··· Task material ···
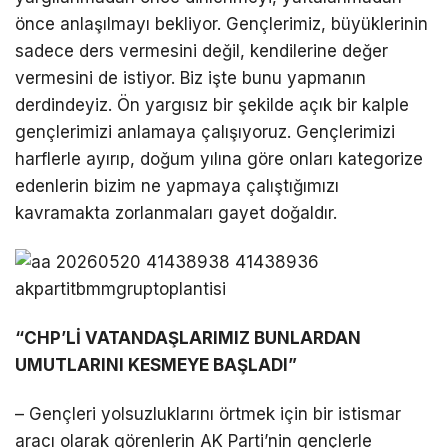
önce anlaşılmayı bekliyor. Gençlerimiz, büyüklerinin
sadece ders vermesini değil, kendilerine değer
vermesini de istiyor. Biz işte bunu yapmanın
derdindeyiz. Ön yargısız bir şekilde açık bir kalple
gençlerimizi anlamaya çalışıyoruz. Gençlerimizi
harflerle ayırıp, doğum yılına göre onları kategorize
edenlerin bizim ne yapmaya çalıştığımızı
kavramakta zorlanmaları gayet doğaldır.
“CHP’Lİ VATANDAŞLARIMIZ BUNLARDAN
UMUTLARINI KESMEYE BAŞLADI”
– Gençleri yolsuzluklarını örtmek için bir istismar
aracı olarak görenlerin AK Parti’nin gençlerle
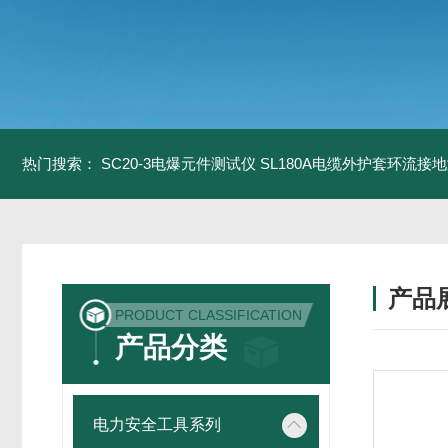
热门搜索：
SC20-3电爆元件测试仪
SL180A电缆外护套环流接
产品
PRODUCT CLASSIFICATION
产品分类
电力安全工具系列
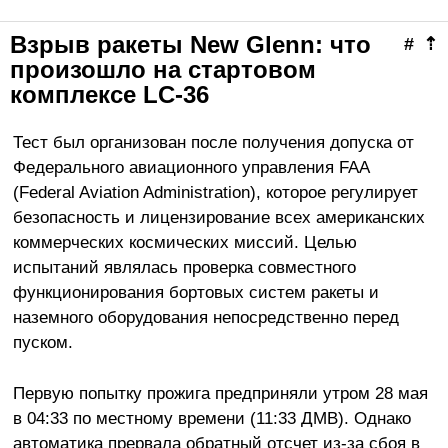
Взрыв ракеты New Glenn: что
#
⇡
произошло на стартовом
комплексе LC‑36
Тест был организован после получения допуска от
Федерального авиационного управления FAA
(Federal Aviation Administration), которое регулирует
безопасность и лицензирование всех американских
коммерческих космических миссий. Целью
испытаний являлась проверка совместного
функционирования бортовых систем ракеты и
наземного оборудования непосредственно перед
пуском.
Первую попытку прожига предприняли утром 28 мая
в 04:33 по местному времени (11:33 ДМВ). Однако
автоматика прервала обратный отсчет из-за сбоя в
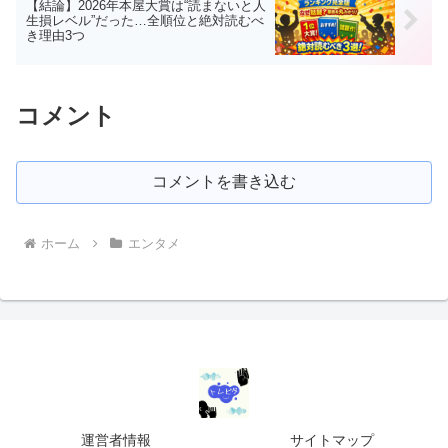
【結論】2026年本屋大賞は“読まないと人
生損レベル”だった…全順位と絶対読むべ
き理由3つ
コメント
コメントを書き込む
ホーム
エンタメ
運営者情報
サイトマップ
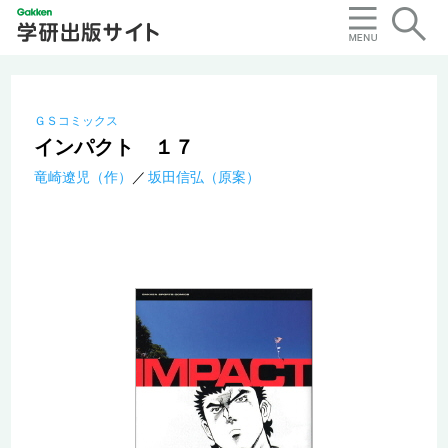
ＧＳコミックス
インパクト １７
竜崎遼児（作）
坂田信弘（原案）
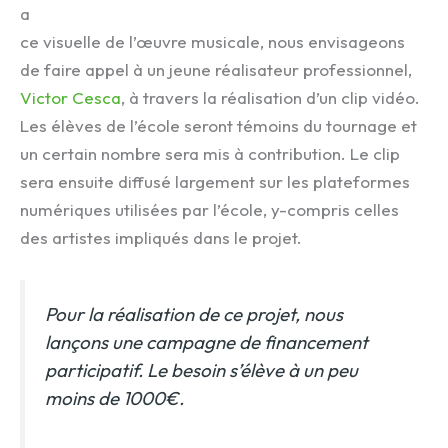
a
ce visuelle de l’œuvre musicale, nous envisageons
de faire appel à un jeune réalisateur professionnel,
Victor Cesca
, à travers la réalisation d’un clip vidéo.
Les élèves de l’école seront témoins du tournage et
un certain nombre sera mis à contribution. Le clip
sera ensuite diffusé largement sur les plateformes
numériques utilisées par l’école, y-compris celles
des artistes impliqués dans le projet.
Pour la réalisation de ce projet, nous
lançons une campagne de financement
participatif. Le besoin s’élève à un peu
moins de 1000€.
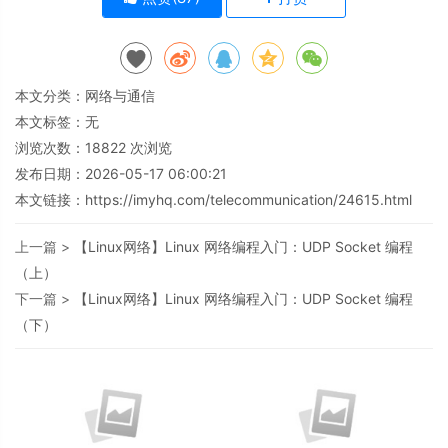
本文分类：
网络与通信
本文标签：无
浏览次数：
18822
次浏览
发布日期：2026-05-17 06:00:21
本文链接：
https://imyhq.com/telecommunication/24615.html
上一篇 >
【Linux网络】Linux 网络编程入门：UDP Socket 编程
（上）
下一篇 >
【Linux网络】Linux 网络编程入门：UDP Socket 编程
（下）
···
··· Task material ···
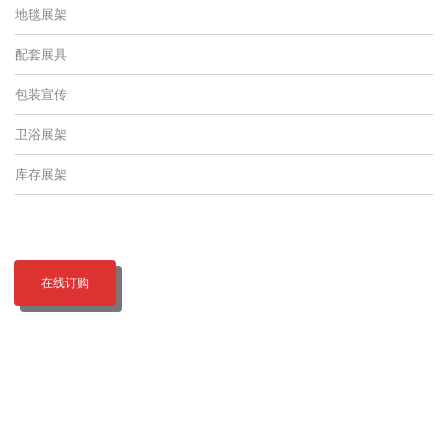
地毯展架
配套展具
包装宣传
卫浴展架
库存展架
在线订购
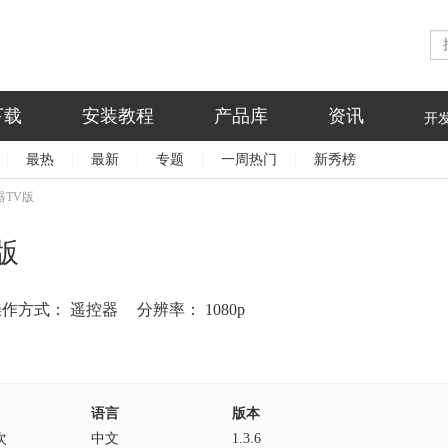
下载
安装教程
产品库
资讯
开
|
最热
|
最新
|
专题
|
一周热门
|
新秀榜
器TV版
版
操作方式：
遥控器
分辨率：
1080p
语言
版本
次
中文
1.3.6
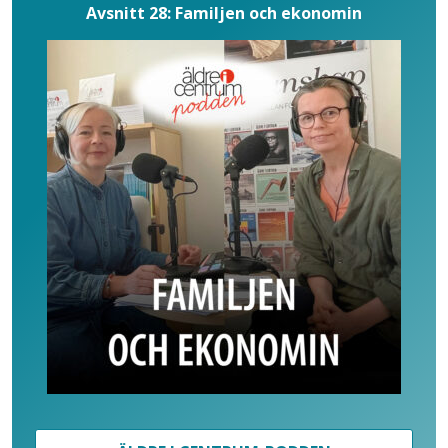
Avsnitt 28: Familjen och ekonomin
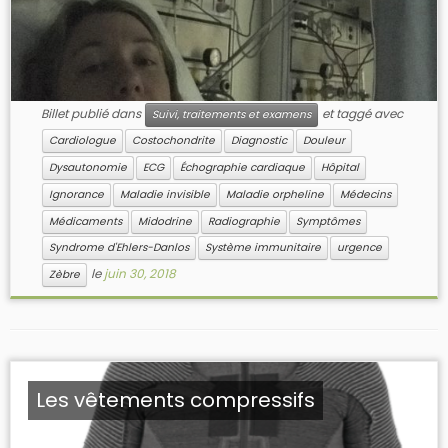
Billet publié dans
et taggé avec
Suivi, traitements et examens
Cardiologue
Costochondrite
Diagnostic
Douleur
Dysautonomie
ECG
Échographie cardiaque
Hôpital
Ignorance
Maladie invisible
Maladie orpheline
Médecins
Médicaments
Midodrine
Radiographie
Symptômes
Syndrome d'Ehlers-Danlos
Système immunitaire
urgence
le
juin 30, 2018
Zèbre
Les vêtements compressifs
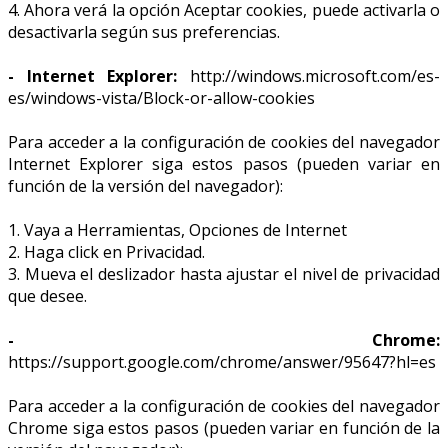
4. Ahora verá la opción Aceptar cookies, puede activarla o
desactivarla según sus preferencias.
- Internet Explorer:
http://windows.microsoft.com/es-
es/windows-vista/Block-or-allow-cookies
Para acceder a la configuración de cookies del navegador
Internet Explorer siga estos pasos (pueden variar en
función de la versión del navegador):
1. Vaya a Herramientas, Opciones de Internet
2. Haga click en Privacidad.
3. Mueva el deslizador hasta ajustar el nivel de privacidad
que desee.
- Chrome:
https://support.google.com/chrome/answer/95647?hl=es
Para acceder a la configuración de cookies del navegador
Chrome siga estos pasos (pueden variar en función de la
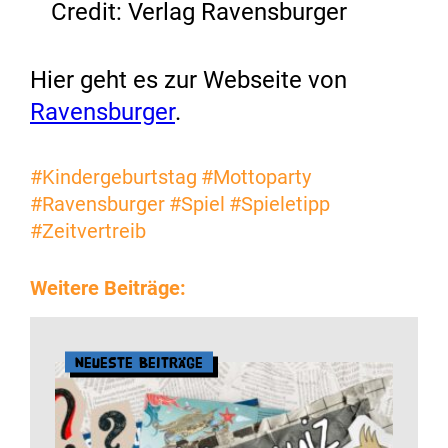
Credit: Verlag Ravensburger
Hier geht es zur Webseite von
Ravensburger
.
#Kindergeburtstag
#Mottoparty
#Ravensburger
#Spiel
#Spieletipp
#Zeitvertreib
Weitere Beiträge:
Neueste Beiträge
···
*Work to complete*: Go through the records above and return each line in which the word "Ravensburger" occurs.

*Answer below*:
Credit: Verlag Ravensburger
Ravensburger
#Ravensburger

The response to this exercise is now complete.